Her against the wall.
My hands on her hips.
Teeth digging into her bare shoulder.
Her breath panting against my skin.
The tension between us snapping clean in a way that would leave nothing controlled behind.
It was quick. Violent in its simplicity. Gone just as fast.
I stepped past her before it could settle into something worse, reaching for the boxes stacked near the far wall. “Give me a second,” I muttered, already moving.
Cardboard scraped softly against wood as I pulled them free, the weight familiar. Inside—skates. New. Untouched. Ready to surprise a group of unsuspecting kids.
“Did you boost those from the equipment room?” Bea’s hand was over her mouth as she gaped down at me checking a few blades.
It should have pissed me off.

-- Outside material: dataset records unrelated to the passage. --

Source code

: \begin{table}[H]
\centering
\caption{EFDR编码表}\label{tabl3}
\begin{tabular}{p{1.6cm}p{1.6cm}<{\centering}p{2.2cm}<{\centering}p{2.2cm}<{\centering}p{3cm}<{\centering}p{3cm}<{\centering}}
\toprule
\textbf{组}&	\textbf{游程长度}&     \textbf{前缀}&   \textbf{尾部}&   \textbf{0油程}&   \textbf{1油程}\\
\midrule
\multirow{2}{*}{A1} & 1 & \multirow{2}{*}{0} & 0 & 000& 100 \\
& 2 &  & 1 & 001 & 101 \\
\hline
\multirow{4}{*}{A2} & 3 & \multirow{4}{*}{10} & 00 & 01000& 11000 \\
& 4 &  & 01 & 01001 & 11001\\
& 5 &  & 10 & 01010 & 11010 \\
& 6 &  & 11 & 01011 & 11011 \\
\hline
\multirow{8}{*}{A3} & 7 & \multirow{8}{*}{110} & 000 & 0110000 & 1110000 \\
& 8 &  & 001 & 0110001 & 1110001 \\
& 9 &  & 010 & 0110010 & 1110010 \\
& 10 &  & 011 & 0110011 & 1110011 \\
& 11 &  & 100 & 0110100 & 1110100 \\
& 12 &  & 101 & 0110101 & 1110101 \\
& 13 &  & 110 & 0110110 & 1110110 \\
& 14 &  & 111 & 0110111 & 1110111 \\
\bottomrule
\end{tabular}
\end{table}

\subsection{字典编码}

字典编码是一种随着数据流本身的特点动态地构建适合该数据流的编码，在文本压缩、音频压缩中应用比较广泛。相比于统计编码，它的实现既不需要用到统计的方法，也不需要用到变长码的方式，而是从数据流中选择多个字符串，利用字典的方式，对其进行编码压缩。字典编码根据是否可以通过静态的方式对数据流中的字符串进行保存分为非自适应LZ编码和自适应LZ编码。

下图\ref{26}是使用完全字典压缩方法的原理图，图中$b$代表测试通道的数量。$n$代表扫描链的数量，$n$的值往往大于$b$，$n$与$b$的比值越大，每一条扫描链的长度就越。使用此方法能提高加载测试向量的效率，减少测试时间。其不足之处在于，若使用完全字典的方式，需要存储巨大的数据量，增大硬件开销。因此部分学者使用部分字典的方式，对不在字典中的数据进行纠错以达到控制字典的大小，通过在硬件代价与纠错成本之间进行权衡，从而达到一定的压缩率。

I should have questioned her audacity to accuse me of something so horrible.
But all I could do was chuckle. Not even chuckle—full-blown, tears streaming down my face. A wailing cackle.
Bea’s round, dark eyes blinked at me as her expression morphed over and over. Confusion and frustration competing for prime real estate.
“Alois! Answer me!” she bellowed. “Am I now an accessory to a crime?”
The shrill in her voice didn’t help matters at all, I continued to laugh. Trying and failing to catch my breath. I shoved the receipt into her hand, one the that had come with the packing label.
“I’m so much more confused,” she muttered, eyes scanning the page. “What in the world could you possibly need this many children’s skates for?”
I sucked in a sharp breath, threw a box into my arms, then nodded to the other. “Grab that,” I snickered, brushing off the last bits of antics out of my voice. “And I’ll show you.”
She hesitated.
Not long. Just enough to look at the box like it might explain itself if she stared hard enough.
Then she bent, picked it up, and straightened with a small exhale that told me she hadn’t expected the weight.
“Children’s skates,” she muttered under her breath, more to herself than to me. “Plural. Aggressively plural.”
I didn’t answer.
Big Bear sat tucked into a strip of older development—low, wide, practical. The kind of rink built for use, not presentation. Fluorescent lights buzzed faintly behind fogged glass panels, the parking lot half-packed with SUVs and trucks dusted in salt and snow.
The cold didn’t wait this time.
It hit hard the second the door opened—sharp enough to pull breath from your lungs, the wind cutting straight through fabric, through skin, through whatever illusions of comfort the drive had created.
Bea inhaled sharply beside me, the sound small but unavoidable.
“Jesus,” she muttered, pulling her coat tighter around herself as she stepped out.